§ **To do**:
Copy out the text from every item below line by line, without changing anything. Leave the pictures out.
BEGIN The input
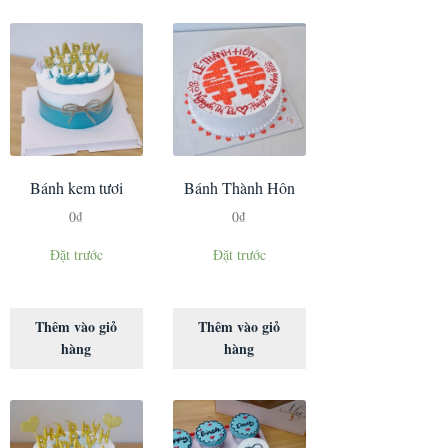
Bánh kem tươi
Bánh Thành Hôn
0
₫
0
₫
Đặt trước
Đặt trước
Thêm vào giỏ
Thêm vào giỏ
hàng
hàng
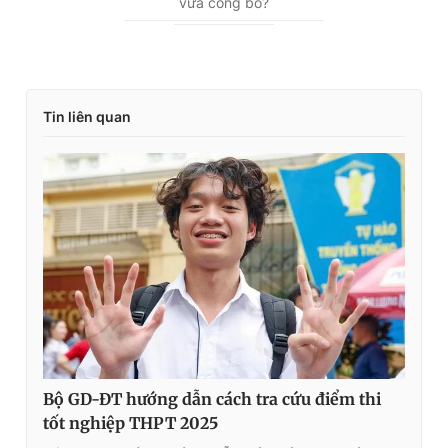
vừa công bố?
r
r
r
a
e
t
n
i
Tin liên quan
t
o
T
n
i
m
e
Bộ GD-ĐT hướng dẫn cách tra cứu điểm thi
tốt nghiệp THPT 2025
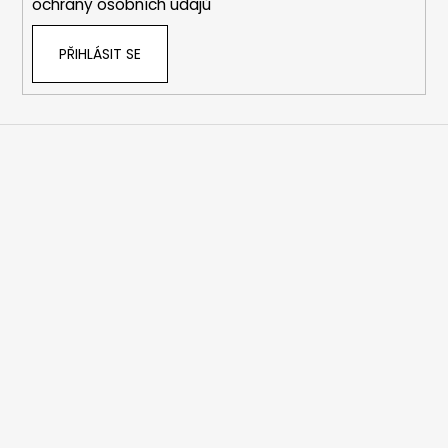
ochrany osobních údajů
PŘIHLÁSIT SE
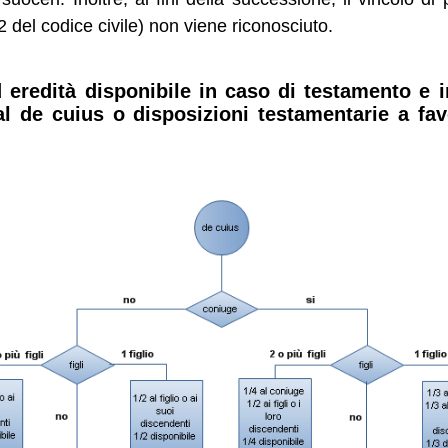
2 del codice civile) non viene riconosciuto.
d eredità disponibile in caso di testamento e 
dal de cuius o disposizioni testamentarie a fa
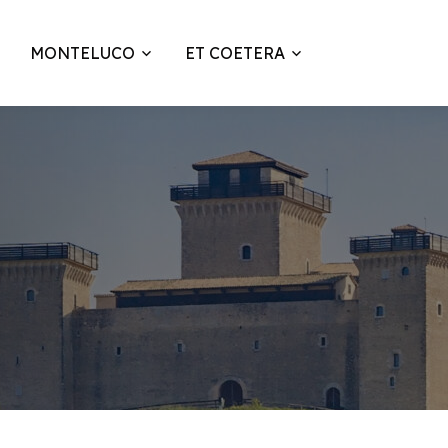
MONTELUCO
ET COETERA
END The input
§ **Your solution**:
Bánh kem tươi
Bánh Thành Hôn
0
₫
0
₫
Đặt trước
Đặt trước
Thêm vào giỏ
Thêm vào giỏ
hàng
hàng
vừa công bố?
r
r
r
a
e
t
n
i
Tin liên quan
t
o
T
n
i
m
e
Bộ GD-ĐT hướng dẫn cách tra cứu điểm thi
tốt nghiệp THPT 2025
ochrany osobních údajů
PŘIHLÁSIT SE
2 del codice civile) non viene riconosciuto.
d eredità disponibile in caso di testamento e 
dal de cuius o disposizioni testamentarie a fa
MONTELUCO
ET COETERA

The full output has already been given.